Again, think of the architect that builds a structure in his mind, drafts up a blueprint, then works with builders to bring it into being. At one level, we all understand this is just the way things work. It’s common sense.
But when you say, “You can use these same powers of thought to build wealth with blockchain investing,” some people look at you like you’re cray-cray.
Here we go anyway: You can use these same powers of thought to build wealth with blockchain investing.
How to Think and Grow Rich
I could write another book on how we go about practicing these techniques, but one good place to start is the creation of desire.
We’ve all started some new habit — a new diet or exercise routine — only to lose our desire for it in the first few weeks. The “fuel for the fire” is desire. (Which rhymes.)

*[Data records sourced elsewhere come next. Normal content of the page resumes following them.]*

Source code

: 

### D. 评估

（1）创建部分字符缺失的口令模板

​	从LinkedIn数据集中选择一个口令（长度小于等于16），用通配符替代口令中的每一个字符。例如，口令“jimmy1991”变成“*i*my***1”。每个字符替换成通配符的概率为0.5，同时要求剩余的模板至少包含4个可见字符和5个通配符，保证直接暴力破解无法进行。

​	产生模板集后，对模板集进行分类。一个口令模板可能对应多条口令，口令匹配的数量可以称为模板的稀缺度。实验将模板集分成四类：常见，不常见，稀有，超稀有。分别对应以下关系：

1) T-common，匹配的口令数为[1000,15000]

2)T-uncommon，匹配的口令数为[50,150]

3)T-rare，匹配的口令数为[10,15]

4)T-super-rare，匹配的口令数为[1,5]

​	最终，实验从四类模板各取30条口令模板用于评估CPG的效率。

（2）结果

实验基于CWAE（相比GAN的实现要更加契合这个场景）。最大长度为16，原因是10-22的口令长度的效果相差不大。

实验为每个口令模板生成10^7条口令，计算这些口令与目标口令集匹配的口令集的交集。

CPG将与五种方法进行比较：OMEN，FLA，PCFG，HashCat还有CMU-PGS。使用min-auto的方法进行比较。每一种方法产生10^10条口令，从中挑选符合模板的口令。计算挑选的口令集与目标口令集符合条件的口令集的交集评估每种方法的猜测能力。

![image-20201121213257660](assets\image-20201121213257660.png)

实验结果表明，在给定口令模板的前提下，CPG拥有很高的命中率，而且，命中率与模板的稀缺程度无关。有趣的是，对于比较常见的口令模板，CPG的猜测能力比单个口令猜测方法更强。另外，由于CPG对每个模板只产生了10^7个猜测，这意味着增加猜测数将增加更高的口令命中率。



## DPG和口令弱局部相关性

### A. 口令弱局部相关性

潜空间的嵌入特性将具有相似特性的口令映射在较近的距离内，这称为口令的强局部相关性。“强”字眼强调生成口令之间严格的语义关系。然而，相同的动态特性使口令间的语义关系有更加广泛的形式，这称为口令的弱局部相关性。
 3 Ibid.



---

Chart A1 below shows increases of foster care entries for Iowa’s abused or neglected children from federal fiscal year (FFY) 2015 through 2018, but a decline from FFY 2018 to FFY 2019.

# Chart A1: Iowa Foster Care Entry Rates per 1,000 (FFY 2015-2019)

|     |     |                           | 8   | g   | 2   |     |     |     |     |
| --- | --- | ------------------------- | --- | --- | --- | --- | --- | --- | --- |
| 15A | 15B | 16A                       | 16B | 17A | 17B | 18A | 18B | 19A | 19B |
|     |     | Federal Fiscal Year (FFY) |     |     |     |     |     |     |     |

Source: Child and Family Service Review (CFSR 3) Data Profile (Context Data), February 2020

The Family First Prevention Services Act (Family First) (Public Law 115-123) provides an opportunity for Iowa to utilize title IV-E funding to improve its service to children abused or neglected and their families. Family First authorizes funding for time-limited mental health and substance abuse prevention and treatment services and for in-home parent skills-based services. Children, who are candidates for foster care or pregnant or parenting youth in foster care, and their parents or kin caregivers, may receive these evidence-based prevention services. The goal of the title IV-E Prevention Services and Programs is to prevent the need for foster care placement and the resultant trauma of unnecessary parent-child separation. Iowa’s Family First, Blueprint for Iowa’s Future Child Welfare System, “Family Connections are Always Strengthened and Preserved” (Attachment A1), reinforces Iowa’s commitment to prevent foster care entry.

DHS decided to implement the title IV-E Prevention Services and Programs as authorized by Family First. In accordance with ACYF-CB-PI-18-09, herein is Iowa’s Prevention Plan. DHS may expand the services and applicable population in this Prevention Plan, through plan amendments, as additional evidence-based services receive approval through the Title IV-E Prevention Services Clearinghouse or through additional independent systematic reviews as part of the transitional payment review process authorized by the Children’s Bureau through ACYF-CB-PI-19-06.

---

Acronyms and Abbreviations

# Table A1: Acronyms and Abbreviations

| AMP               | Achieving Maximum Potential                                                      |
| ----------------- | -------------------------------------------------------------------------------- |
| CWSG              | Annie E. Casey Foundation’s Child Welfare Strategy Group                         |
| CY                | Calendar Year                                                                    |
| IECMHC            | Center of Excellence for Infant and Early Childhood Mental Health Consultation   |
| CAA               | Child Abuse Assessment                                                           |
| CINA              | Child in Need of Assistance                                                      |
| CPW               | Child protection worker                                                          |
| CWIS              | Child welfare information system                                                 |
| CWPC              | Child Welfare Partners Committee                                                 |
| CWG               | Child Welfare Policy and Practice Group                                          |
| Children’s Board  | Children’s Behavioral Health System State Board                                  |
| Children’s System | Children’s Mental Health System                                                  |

You can try starting and ending each day with a simple mental affirmation like the following:
I am building more desire for building more health, wealth, and happiness
That’s it. If you want to infuse it with some positive feeling, or smile as you’re saying it, that will help. (You can see more of the cognitive research behind these techniques in Mind Hacking).
It does take time, so you really want to commit to this experiment. This is why I keep a Moleskine notebook where I write down these daily “thought loops,” so I can see physical proof of my mental habits.
It also takes work, so you can’t just expect to “think and grow rich.” (A better title would have been “Think, Plan, Do, and Repeat Until You Grow Rich.”) The good news is you’re already doing this work, by learning and reading all you can about blockchain investing. Correct thinking will turbocharge this process.
So, congratulations on making it this far in today’s column. I know you’re serious about this – or at least intrigued enough to give it a try.
Who knows? With a little courage, maybe you’ll come out of the closet with me.